Di tingkat masyarakat, gerakan penghijauan dapat diwujudkan dengan menanam bambu di sekitar mata air, mengembangkan tanaman lokal seperti kemiri, kopi, kakao, alpukat, mangga, kelor, dan jati, menghidupkan kembali hutan adat, serta menerapkan prinsip bahwa setiap pohon yang ditebang harus diganti dengan pohon baru.

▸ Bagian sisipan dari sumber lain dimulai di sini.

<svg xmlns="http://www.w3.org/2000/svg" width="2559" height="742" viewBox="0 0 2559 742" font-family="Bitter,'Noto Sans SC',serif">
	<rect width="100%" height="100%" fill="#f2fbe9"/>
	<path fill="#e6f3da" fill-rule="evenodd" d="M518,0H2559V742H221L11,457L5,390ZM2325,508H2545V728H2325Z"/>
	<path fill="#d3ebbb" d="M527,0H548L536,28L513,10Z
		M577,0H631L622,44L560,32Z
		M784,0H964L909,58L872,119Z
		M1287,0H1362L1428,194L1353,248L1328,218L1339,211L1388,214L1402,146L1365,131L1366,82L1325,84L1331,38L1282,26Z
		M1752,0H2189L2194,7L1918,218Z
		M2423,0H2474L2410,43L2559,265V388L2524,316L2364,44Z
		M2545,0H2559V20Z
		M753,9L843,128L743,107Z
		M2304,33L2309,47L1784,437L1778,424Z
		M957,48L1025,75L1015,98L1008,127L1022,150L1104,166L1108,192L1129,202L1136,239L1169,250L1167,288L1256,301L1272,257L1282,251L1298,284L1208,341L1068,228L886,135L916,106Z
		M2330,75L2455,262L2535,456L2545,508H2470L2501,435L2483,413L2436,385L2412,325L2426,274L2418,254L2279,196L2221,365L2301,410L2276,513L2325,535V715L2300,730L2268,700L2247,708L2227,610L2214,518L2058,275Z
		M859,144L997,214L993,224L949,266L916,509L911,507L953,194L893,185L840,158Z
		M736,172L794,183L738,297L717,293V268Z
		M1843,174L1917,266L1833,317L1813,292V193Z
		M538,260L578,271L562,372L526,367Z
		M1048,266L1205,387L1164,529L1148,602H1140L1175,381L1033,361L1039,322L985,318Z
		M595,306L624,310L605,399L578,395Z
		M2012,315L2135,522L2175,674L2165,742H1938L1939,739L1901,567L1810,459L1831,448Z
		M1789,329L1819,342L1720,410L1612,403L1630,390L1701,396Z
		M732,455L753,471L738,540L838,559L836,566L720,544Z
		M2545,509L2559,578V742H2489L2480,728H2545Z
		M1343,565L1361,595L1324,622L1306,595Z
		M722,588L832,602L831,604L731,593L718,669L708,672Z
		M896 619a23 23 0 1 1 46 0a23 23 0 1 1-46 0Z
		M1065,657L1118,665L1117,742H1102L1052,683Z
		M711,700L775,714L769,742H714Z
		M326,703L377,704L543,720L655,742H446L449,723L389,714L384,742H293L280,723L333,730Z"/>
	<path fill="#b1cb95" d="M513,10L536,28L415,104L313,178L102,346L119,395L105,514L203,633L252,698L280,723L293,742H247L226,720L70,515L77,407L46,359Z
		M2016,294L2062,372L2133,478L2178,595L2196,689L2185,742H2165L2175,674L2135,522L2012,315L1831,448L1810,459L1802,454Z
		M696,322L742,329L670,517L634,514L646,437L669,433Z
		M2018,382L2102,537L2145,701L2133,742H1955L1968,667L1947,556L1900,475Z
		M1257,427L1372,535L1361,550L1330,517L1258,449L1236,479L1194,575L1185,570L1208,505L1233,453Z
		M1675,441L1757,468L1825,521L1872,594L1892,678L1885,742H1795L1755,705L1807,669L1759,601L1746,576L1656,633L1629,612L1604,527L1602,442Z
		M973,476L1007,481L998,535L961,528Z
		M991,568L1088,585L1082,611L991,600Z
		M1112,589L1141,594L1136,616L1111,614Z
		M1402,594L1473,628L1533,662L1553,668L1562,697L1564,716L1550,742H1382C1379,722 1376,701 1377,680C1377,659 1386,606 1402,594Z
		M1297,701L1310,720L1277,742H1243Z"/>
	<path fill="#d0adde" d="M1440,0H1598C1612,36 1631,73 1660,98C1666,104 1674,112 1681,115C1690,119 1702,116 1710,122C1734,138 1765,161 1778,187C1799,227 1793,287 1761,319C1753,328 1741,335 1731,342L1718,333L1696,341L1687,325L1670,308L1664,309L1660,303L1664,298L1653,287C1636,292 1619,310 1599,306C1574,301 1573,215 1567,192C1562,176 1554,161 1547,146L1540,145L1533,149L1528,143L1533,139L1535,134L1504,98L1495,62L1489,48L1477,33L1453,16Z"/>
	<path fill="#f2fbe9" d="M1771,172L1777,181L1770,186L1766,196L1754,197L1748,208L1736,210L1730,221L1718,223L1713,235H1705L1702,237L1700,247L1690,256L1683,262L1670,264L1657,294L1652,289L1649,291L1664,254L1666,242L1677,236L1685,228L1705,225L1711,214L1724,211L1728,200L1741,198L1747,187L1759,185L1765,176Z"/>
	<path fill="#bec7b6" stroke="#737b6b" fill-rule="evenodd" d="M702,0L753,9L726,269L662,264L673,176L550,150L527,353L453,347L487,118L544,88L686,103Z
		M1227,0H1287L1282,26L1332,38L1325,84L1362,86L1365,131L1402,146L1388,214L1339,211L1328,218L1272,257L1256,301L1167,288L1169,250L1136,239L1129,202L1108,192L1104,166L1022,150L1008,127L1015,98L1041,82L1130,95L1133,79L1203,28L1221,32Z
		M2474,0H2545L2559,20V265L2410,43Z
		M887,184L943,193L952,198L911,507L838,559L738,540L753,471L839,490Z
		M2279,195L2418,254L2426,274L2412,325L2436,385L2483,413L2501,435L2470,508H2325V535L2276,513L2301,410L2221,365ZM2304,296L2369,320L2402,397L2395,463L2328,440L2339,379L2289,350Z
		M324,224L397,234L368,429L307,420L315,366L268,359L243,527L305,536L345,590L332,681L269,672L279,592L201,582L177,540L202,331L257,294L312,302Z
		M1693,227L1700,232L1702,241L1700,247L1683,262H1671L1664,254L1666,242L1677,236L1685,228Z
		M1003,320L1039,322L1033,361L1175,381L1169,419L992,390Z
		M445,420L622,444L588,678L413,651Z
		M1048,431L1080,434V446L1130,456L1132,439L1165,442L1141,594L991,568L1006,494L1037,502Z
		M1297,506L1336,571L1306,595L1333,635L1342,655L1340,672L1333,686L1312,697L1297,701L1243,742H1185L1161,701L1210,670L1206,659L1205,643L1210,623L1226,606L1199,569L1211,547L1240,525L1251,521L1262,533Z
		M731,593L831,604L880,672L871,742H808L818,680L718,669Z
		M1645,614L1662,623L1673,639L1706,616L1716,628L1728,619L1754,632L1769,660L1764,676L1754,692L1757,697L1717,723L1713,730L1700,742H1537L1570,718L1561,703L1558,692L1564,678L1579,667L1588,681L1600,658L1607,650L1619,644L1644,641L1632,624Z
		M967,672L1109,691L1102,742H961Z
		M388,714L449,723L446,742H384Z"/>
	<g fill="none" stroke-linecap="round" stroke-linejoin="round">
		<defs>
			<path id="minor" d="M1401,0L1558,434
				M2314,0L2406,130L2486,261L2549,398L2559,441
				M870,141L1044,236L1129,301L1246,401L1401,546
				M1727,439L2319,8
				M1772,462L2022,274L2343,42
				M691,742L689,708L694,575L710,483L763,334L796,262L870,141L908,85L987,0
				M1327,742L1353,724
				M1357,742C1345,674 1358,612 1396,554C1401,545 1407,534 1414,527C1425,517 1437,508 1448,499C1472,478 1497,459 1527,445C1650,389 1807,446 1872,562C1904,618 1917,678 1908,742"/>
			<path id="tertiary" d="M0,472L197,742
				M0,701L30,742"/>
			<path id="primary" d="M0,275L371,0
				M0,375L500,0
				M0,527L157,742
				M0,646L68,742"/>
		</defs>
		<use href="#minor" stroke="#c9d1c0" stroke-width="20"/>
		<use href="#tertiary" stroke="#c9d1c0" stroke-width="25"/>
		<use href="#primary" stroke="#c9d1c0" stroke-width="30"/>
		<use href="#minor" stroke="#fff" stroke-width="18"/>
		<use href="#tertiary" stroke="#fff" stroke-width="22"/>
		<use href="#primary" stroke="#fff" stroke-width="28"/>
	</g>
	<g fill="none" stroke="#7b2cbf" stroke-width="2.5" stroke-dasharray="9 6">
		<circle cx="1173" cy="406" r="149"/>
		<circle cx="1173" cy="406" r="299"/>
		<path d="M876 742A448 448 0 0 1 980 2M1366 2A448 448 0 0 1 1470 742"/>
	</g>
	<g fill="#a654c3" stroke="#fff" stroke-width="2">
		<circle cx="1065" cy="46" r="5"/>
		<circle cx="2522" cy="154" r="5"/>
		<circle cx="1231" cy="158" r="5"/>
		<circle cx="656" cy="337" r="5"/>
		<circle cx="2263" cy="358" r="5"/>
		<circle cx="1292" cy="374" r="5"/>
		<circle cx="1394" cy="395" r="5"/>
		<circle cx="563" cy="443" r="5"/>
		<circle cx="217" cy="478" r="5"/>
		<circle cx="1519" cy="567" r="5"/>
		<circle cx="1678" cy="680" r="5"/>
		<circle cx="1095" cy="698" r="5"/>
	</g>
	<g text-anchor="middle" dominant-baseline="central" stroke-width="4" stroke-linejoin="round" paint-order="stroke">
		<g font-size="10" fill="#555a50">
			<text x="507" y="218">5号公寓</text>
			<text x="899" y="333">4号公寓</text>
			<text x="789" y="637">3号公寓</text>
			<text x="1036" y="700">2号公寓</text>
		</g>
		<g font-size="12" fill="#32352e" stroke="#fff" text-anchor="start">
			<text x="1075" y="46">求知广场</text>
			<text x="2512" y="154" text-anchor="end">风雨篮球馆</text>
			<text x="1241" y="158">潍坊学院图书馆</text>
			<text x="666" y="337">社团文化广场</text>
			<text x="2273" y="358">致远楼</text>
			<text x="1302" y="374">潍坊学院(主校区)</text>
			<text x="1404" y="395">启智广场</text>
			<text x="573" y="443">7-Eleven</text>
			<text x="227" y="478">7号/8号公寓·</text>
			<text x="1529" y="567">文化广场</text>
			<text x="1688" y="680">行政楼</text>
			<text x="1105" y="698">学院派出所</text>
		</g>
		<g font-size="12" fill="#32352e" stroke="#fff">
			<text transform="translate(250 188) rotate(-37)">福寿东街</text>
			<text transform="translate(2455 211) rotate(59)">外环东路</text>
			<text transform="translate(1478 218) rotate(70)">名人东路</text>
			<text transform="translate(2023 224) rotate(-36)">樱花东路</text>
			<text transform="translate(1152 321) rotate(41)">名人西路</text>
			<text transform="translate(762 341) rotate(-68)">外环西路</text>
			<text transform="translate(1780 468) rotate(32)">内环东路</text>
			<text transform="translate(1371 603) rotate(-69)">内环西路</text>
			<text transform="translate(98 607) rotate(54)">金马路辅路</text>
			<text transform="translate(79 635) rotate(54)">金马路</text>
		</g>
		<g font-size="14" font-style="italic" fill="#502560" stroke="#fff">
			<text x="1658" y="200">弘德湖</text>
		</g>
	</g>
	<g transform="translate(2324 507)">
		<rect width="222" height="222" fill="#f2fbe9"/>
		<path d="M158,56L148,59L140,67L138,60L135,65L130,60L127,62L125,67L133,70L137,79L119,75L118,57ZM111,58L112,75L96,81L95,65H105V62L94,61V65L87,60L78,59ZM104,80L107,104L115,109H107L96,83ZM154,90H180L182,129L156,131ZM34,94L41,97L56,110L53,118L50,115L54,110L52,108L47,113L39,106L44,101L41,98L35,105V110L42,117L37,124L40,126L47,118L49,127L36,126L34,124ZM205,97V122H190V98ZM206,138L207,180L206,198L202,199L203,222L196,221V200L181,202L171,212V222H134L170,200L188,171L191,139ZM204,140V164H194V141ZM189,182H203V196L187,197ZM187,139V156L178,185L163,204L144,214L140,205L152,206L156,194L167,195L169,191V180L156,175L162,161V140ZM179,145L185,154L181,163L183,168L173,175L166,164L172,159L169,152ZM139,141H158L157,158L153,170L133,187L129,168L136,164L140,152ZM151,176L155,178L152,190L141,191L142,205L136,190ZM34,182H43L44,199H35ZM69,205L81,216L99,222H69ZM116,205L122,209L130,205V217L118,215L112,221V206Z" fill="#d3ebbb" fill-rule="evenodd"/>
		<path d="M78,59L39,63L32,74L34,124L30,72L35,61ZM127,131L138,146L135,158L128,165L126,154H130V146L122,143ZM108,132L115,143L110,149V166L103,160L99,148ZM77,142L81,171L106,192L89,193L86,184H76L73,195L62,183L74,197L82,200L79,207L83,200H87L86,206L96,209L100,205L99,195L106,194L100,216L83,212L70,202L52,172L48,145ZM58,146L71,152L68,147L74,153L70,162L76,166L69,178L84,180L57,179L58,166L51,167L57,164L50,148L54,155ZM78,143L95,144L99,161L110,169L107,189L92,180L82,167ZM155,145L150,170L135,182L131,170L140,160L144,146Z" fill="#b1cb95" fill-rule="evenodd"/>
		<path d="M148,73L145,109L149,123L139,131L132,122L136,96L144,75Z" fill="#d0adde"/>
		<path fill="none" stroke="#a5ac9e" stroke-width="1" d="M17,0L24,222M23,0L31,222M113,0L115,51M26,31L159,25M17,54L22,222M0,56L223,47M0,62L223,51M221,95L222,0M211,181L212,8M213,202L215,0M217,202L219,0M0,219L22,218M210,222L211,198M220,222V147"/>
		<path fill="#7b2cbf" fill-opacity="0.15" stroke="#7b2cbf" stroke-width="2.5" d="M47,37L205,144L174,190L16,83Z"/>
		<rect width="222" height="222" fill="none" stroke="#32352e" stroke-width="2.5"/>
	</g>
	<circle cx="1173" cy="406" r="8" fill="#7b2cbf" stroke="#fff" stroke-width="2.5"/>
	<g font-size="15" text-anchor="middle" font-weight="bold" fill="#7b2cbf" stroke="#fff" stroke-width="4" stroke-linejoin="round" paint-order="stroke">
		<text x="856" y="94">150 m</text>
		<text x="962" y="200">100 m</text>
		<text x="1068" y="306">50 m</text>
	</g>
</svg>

Praktik ini sejalan dengan ISO 14001:2026 Clause 6.1 (Environmental Aspects) yang mengharuskan organisasi mengidentifikasi dampak lingkungan, seperti longsor, kekeringan, dan hilangnya keanekaragaman hayati, kemudian menetapkan program penghijauan sebagai bentuk pengendalian dampak lingkungan.
2. Mengurangi Plastik Sekali Pakai
Salah satu penyebab utama pencemaran lingkungan saat ini adalah sampah plastik sekali pakai. Plastik membutuhkan waktu ratusan tahun untuk terurai dan menjadi ancaman serius bagi sungai, laut, tanah, bahkan kesehatan manusia.
Gereja dapat menjadi teladan dengan tidak lagi menggunakan botol plastik sekali pakai pada rapat pastoral, menyediakan dispenser air minum, mengajak umat membawa tumbler sendiri, serta mengurangi penggunaan kantong plastik dalam berbagai kegiatan pelayanan sosial.